The government's financial adviser released the four-yearly investment statement in March and faced questions about it at a parliamentary select committee today.

 

The investment statement was the third so far produced and provides a snapshot of the Crown's balance sheet and upcoming challenges, and providing an indication of the government's high-level investment priorities over the short-to-medium term. 

 

Officials led by the Treasury's chief economic adviser Tim Ng fielded questions from MPs at Parliament's finance and expenditure committee. National Party finance spokeswoman Amy Adams suggested officials "think a little more holistically" about how to overlay the wellbeing framework over a narrow accounting regime, saying the report seemed to be a hybrid "sitting uncomfortably between the old and new". 

 

Ng agreed that was a fair interpretation, with the statutory instruction to report on assets and liabilities at odds with the living standards framework. 

 

"We have thought about it, but it's not easy," Ng said. "This was our first go at it and we hope as we learn more about how it works in practice, it will get richer." 

 

The Treasury started formalising its use of a broader set of 'wellbeing' measures early this decade under previous secretary John Whitehead, who in his final speech at the department said he wanted to make sure spending was "based on a recognition of the broad range of social and environmental benefits that result from government intervention as well as the costs" in what was then a tight fiscal environment. 

 

That work was picked up and developed by his successor, Gabriel Makhlouf, who established the regime where financial and physical capital, natural capital, social capital and human capital are seen as the four components essential to current and future living standards, with economic growth, future sustainability, increasing equity, social infrastructure and risk management influencing those components.

 

The new Labour-led government has latched onto the LSF, with Finance Minister Grant Robertson expecting to have measures in place for the 2019 budget for a "major change in the way we identify what is success in the economy". 

 

Ng told MPs today that officials used the framework to push the 2018 investment statement beyond an accountant's view of the balance sheet, including how to best improve agencies' performance in a way that shows an investment is the best contribution to the wellbeing of New Zealanders. 

 

"The next step, and it's a step we're taking, is to engage with agencies and have good conversations about how they think about their business that maps on to the framework," he said. "That will be a multi-year process," and Ng said Treasury will continue to push government entities to help them locate their businesses within the framework. 

 

The government is using the 'wellbeing' phrase to underpin its policy direction, with Social Development Minister Carmel Sepuloni this week seeking feedback on investing in social wellbeing, something the previous administration dubbed social investment - a programme using an actuarial approach to determine the long-term liability of social ills and targeting spending to reduce that cost. 

 

During her questioning, National's Adams said the wellbeing framework had merit, but appeared to be too narrow in Treasury's report as it didn't look at the quality of New Zealand's telecommunications networks, significant investment into assets that affect New Zealanders, or investment into the nation's economic performance which delivers high-paying jobs.

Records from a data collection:

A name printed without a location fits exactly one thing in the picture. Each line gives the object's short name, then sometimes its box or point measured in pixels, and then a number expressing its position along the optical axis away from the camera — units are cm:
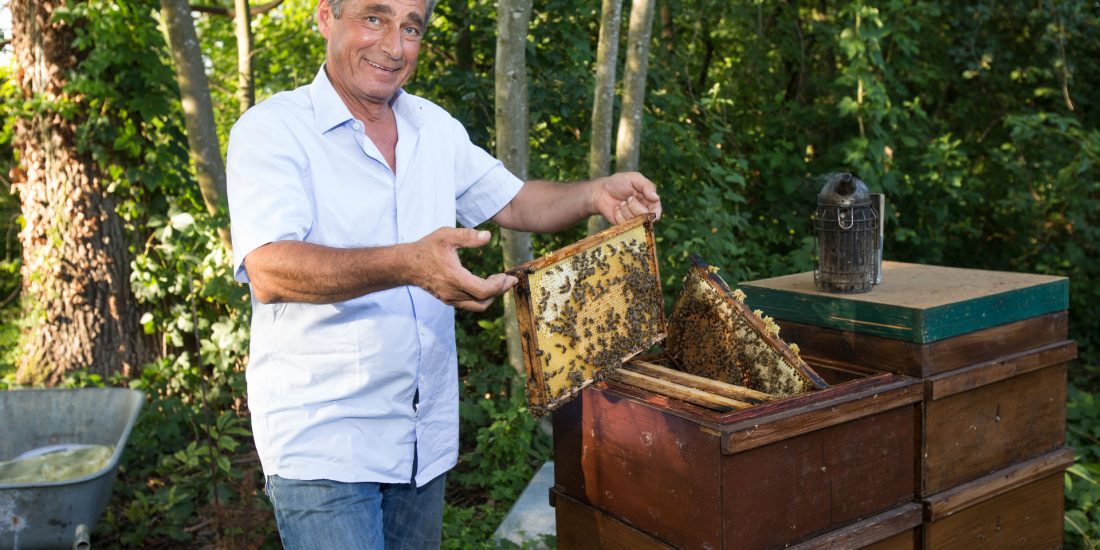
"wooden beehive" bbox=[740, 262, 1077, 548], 207
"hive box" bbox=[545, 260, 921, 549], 175
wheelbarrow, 382
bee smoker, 224
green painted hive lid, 205
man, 171
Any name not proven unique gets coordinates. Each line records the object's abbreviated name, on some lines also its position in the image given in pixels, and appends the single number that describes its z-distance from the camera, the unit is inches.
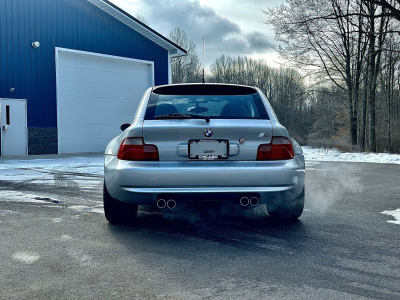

Using the information:
1. According to the article on the investment statement, what are the four components that the regime established by Gabriel Makhlouf treats as essential to current and future living standards? List them all.
2. From the article on the investment statement, write out the passage starting at "The Treasury started" and ending at "influencing those components.".
3. Decide whether each statement agrees with the article on the investment statement. Answer yes or no for each, and quote the words from the article that settle it.
(a) Tim Ng is the Treasury's chief economic adviser.
(b) The investment statement is produced every two years.
(c) Amy Adams said the wellbeing framework had no merit.

Results for the exercise:
1.
1. Financial and physical capital
2. Natural capital
3. Social capital
4. Human capital

2.
The Treasury started formalising its use of a broader set of 'wellbeing' measures early this decade under previous secretary John Whitehead, who in his final speech at the department said he wanted to make sure spending was "based on a recognition of the broad range of social and environmental benefits that result from government intervention as well as the costs" in what was then a tight fiscal environment. 

 

That work was picked up and developed by his successor, Gabriel Makhlouf, who established the regime where financial and physical capital, natural capital, social capital and human capital are seen as the four components essential to current and future living standards, with economic growth, future sustainability, increasing equity, social infrastructure and risk management influencing those components.

3.
(a) Yes: "the Treasury's chief economic adviser Tim Ng"
(b) No: "the four-yearly investment statement"
(c) No: "Adams said the wellbeing framework had merit"